The question is: What does it mean to be a Nigerian citizen? Can one be a citizen of Nigeria and not be a citizen of his or her place of domicile? What rights and privileges (and of course obligations) does a long-time resident of a state or local government have? After how long in a state does one acquire the right of an indigene? What obligations does the so-called settler owe the so-called indigene of a place before he or she is fully assimilated? I consider this vexing issue a major part of the contradictions of the Nigerian state that should be blamed for a lot of the violence we witness today among the Urhobo and Ishekiri (of Delta State), among the Tiv and Jukun (of Taraba State), among the Ebira and Bassa (of Nasarawa State), among the Hausa and Kaje (of Kaduna State), and the Hausa and Biron or Angas (of Plateau State), and among the Hausa and Igbo (of Kano State). How can this issue be resolved constitutionally and permanently? What legal instruments can we put in place to ensure that Nigerians who are resident in any part of the country are treated equally?

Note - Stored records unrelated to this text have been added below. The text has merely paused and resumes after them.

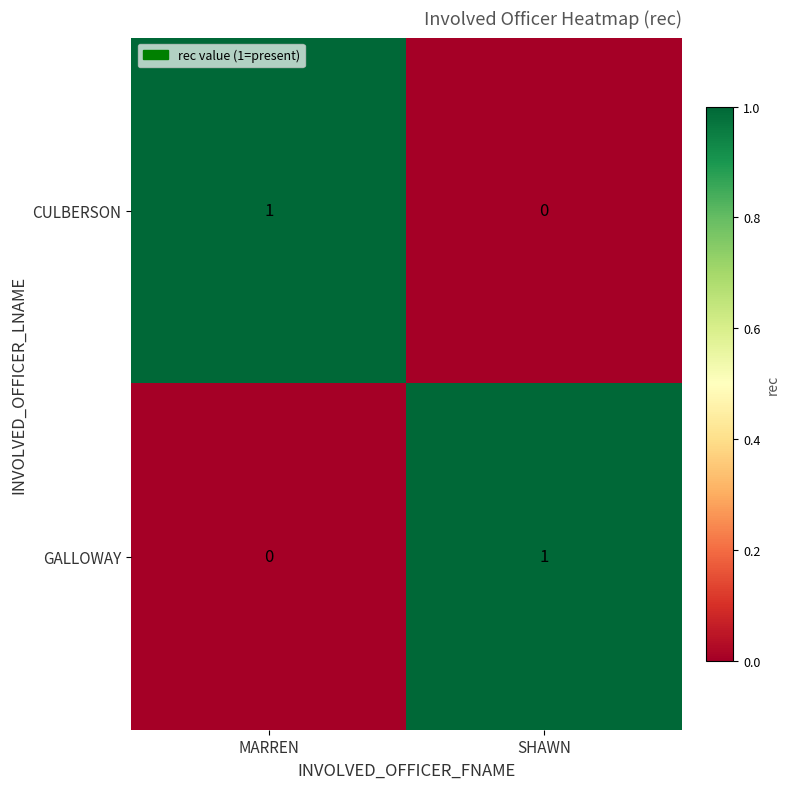

List the labels in order of GALLOWAY value, smallest first.

MARREN, SHAWN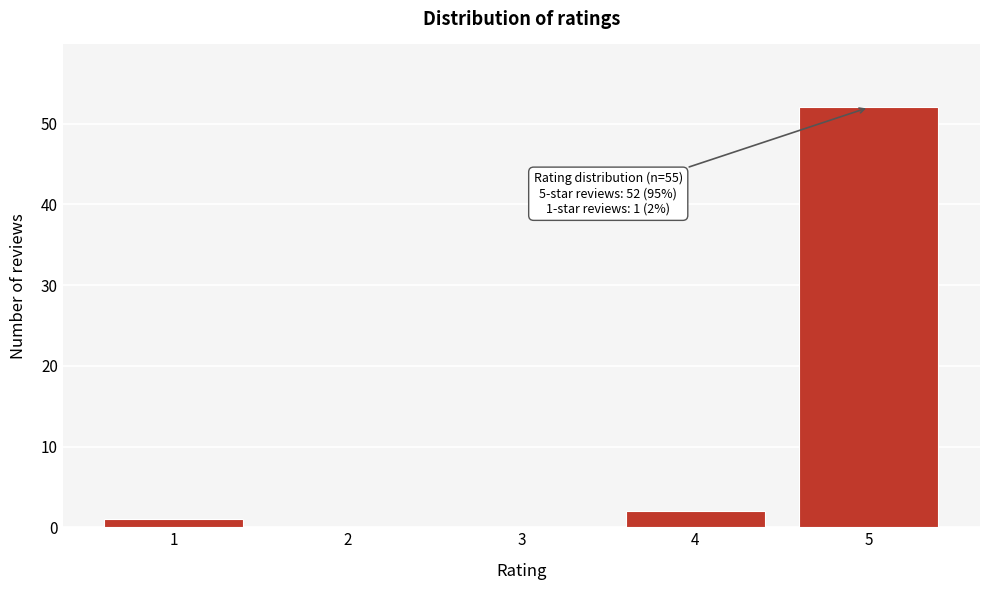

Reading right to left, what are all the values shown in this chart?

5=52	4=2	3=0	2=0	1=1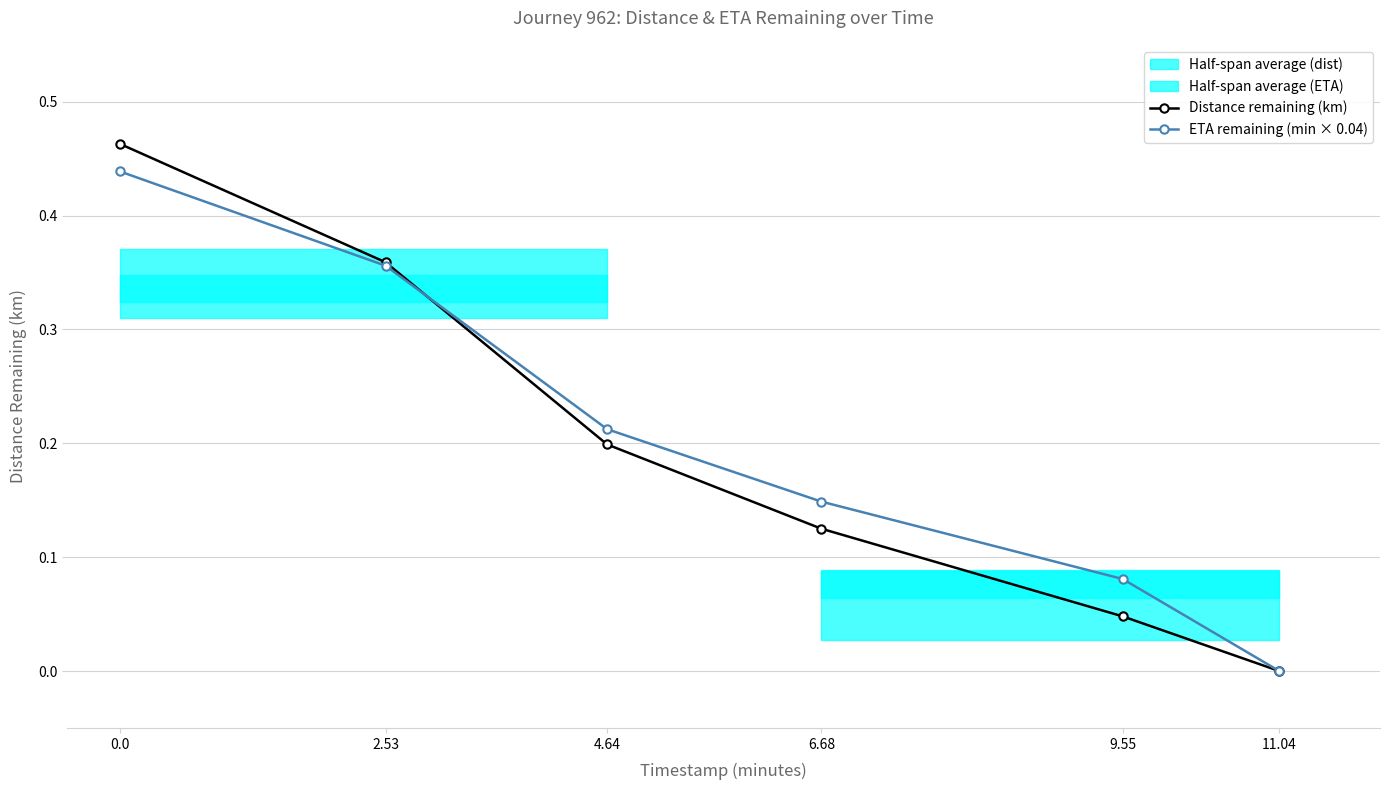

Reading left to right, list all the values displayed in this chart.

Distance remaining (km): 0.0=0.5	2.53=0.4	4.64=0.2	6.68=0.1	9.55=0.0	11.04=0.0
ETA remaining (min × 0.04): 0.0=0.4	2.53=0.4	4.64=0.2	6.68=0.1	9.55=0.1	11.04=0.0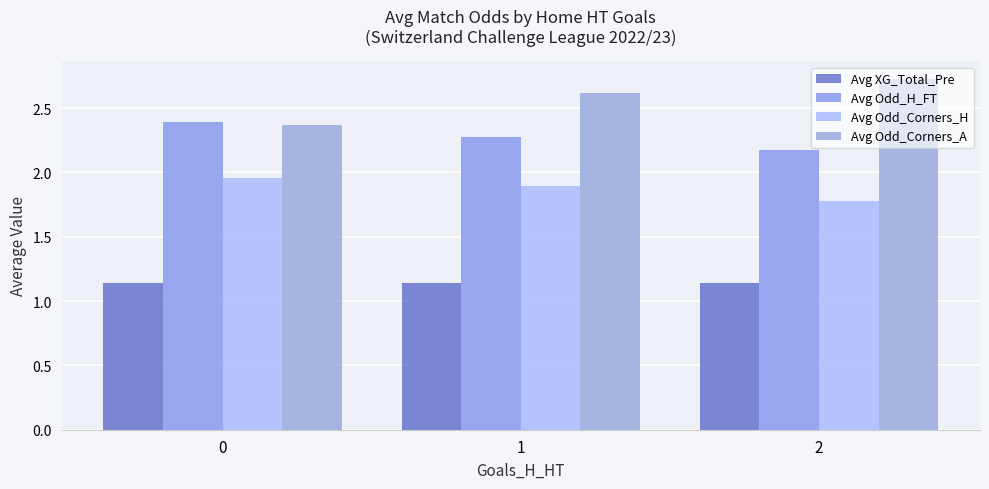

Which series has the largest range (max minus min)?

Avg Odd_Corners_A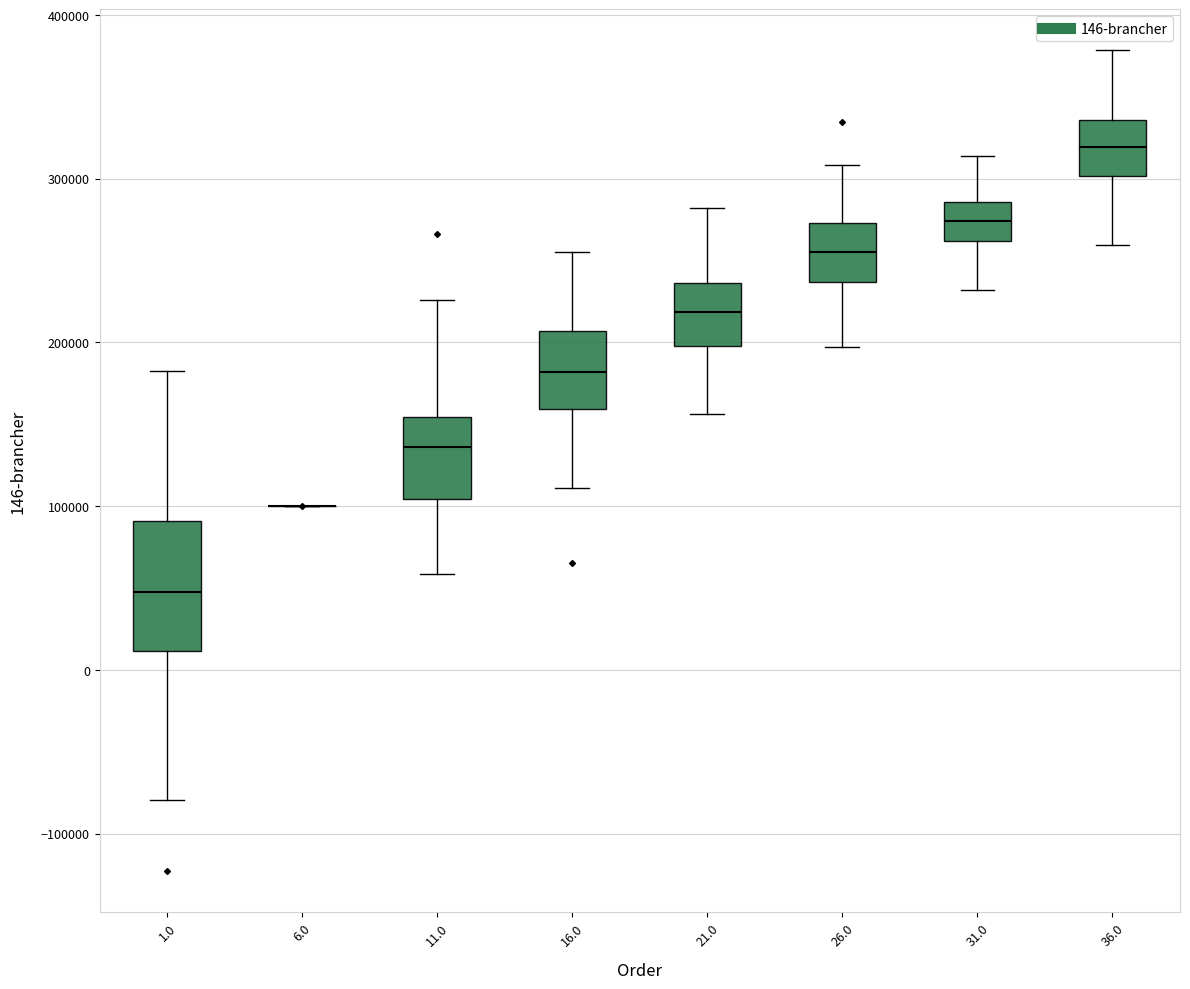

Reading left to right, read every box against the y-axis: the position of its median line, the range the box covers, and the ends of its whiskers. The values are not printed on the chart, so give them approximately, as read against the axis.

1.0: median 50000, box 10000 to 90000, whiskers -80000 to 180000
6.0: box collapsed to a line at 100000, whiskers 100000 to 100000
11.0: median 140000, box 100000 to 150000, whiskers 60000 to 230000
16.0: median 180000, box 160000 to 210000, whiskers 110000 to 260000
21.0: median 220000, box 200000 to 240000, whiskers 160000 to 280000
26.0: median 250000, box 240000 to 270000, whiskers 200000 to 310000
31.0: median 270000, box 260000 to 290000, whiskers 230000 to 310000
36.0: median 320000, box 300000 to 340000, whiskers 260000 to 380000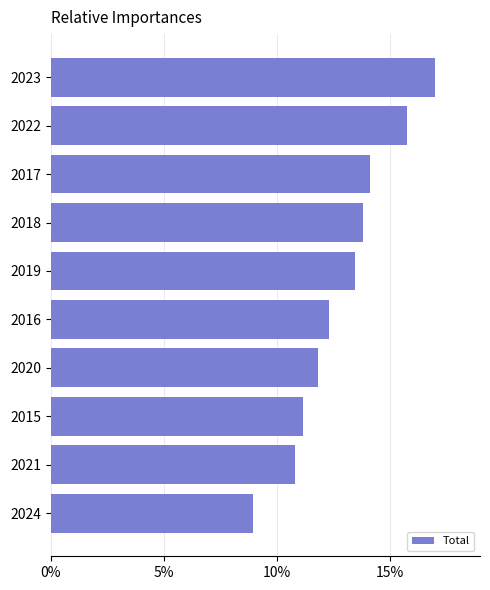

Is it true that the value at 2022 is 21.9?

False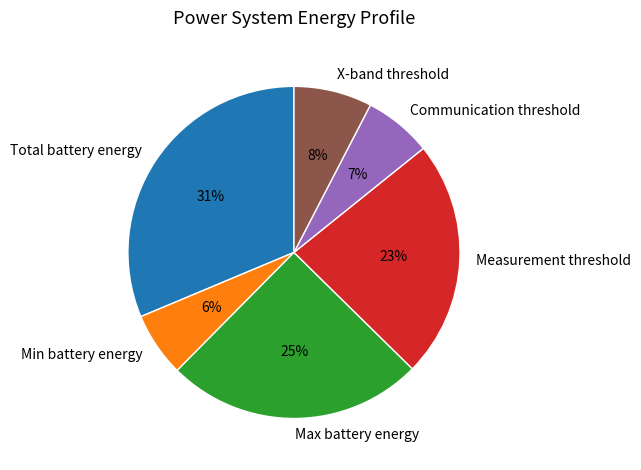

To the nearest percent, what is the combined percentage of Total battery energy and Measurement threshold?

54%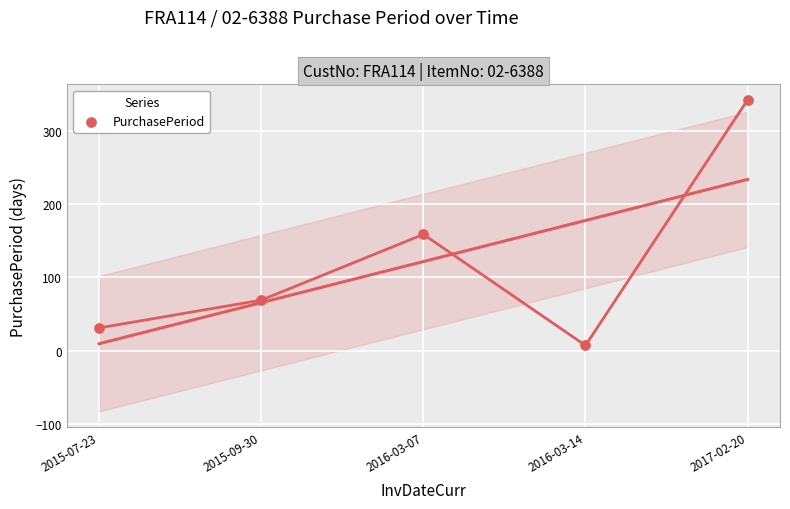

What is the average Y value?

122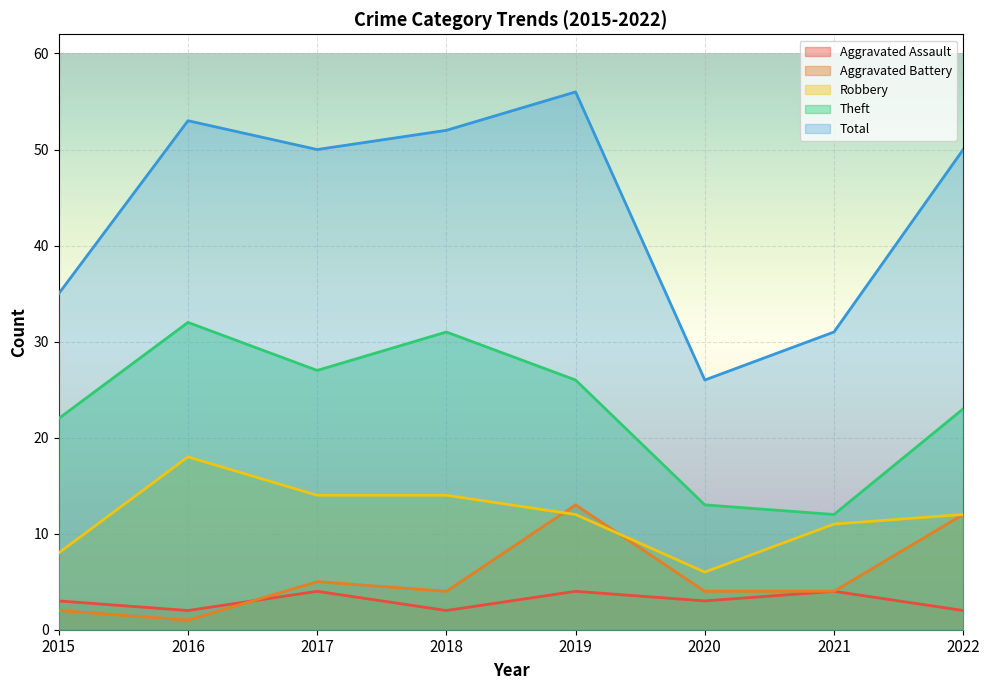

Reading left to right, transcribe all the data shown in this chart.

Aggravated Assault: 3	2	4	2	4	3	4	2
Aggravated Battery: 2	1	5	4	13	4	4	12
Robbery: 8	18	14	14	12	6	11	12
Theft: 22	32	27	31	26	13	12	23
Total: 35	53	50	52	56	26	31	50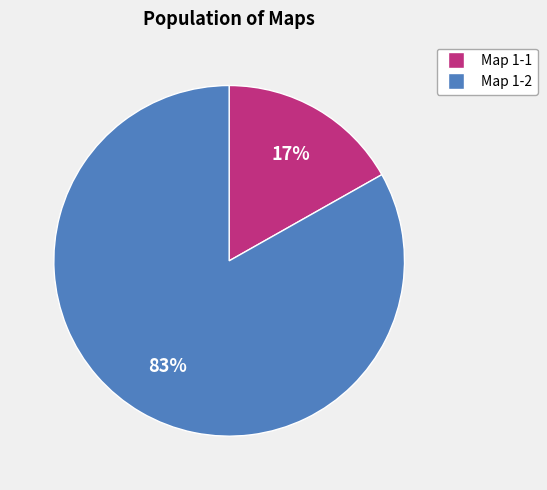

To the nearest percent, what is the average slice percentage?

50%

The ongoing National Political Reform Conference would not have much to show for the time and money expended on the enterprise if it fails to come out with concrete proposals for the constitutional resolution of this problem. The issue of resource control that seems to have torn the conference apart is a very important one, yet if they do not debate and resolve the question of citizenship, I truly wonder on what basis they would want to discuss the sharing of resources.